Start of Material provided

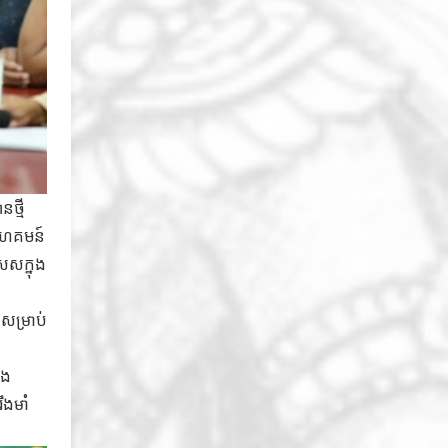
ថ្មី
 សហគមន៍
េសក្នុង
ាសម្រាប់
ិង
ឹងមាំ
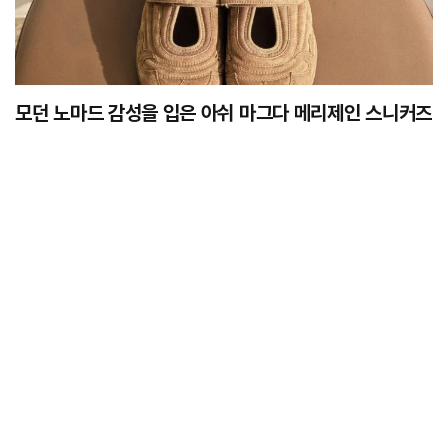
모던 노마드 감성을 입은 아쉬 마그다 메리제인 스니커즈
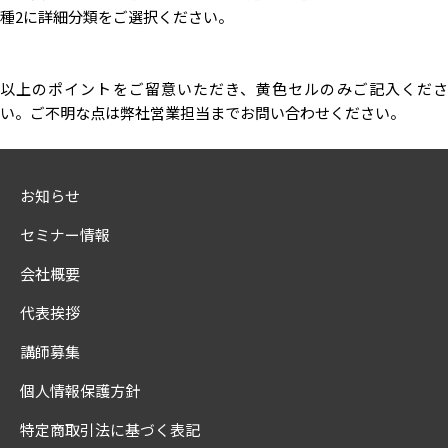
種2に詳細分類をご選択ください。
以上のポイントをご留意いただき、黄色セルのみご記入くださ
い。ご不明な点は弊社営業担当までお問い合わせください。
お知らせ
セミナー情報
会社概要
代表挨拶
講師募集
個人情報保護方針
特定商取引法に基づく表記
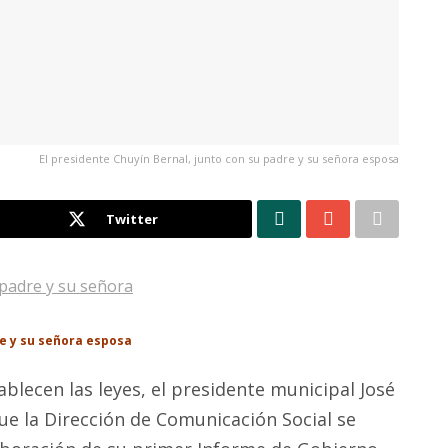
El presidente Chuyín Bernal, junto con su padre y su señora esposa
Twitter
re y su señora esposa
blecen las leyes, el presidente municipal José
ue la Dirección de Comunicación Social se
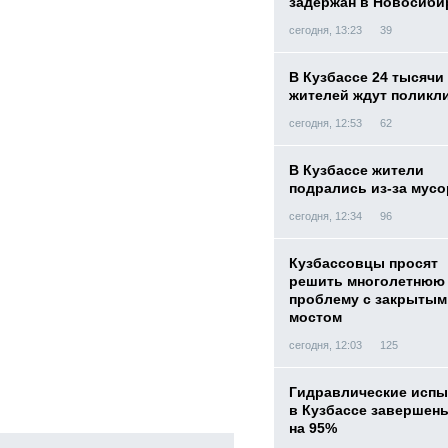
задержан в Новосиби
сегодня, 13:23
39
В Кузбассе 24 тысячи
жителей ждут поликл
сегодня, 12:53
62
В Кузбассе жители
подрались из-за мусо
сегодня, 12:34
96
Кузбассовцы просят
решить многолетнюю
проблему с закрытым
мостом
сегодня, 12:03
125
Гидравлические испы
в Кузбассе завершен
на 95%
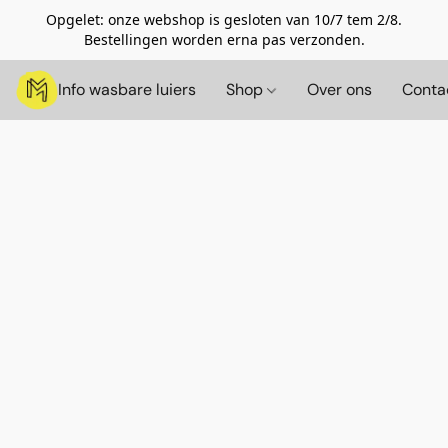
Opgelet: onze webshop is gesloten van 10/7 tem 2/8.
Bestellingen worden erna pas verzonden.
Info wasbare luiers
Shop
Over ons
Conta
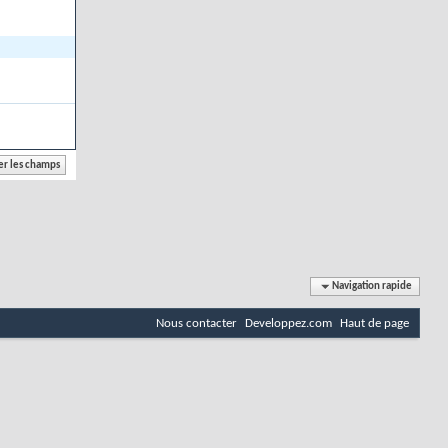
Navigation rapide
Nous contacter
Developpez.com
Haut de page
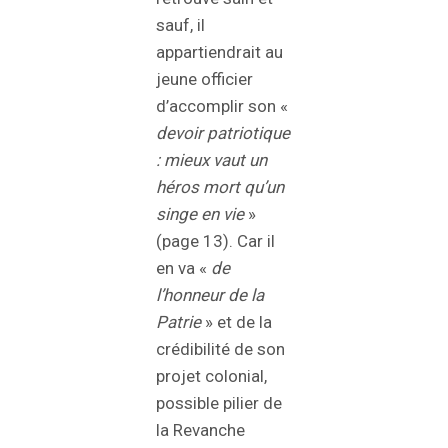
sauf, il
appartiendrait au
jeune officier
d’accomplir son «
devoir patriotique
: mieux vaut un
héros mort qu’un
singe en vie
»
(page 13). Car il
en va «
de
l’honneur de la
Patrie
» et de la
crédibilité de son
projet colonial,
possible pilier de
la Revanche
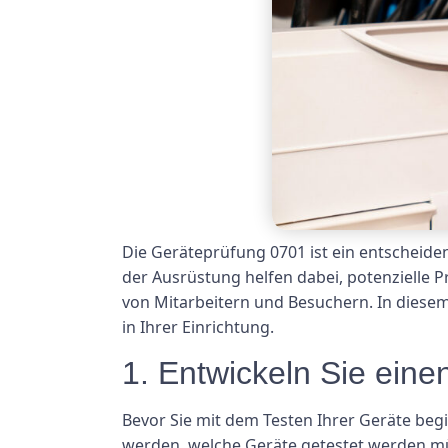
Die Geräteprüfung 0701 ist ein entscheiden
der Ausrüstung helfen dabei, potenzielle 
von Mitarbeitern und Besuchern. In diesem 
in Ihrer Einrichtung.
1. Entwickeln Sie ein
Bevor Sie mit dem Testen Ihrer Geräte begi
werden, welche Geräte getestet werden mü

End of Material provided

Rewrite the lines from the start of the records through the line that contains "ue la Dirección de Comunicación Social se", replacing "esposa" with "compañera" and changing nothing else. Leave the pictures out of your answer.

- _Finished exercise_
ថ្មី
 សហគមន៍
េសក្នុង
ាសម្រាប់
ិង
ឹងមាំ
모던 노마드 감성을 입은 아쉬 마그다 메리제인 스니커즈
種2に詳細分類をご選択ください。
以上のポイントをご留意いただき、黄色セルのみご記入くださ
い。ご不明な点は弊社営業担当までお問い合わせください。
お知らせ
セミナー情報
会社概要
代表挨拶
講師募集
個人情報保護方針
特定商取引法に基づく表記
El presidente Chuyín Bernal, junto con su padre y su señora compañera
Twitter
re y su señora compañera
blecen las leyes, el presidente municipal José
ue la Dirección de Comunicación Social se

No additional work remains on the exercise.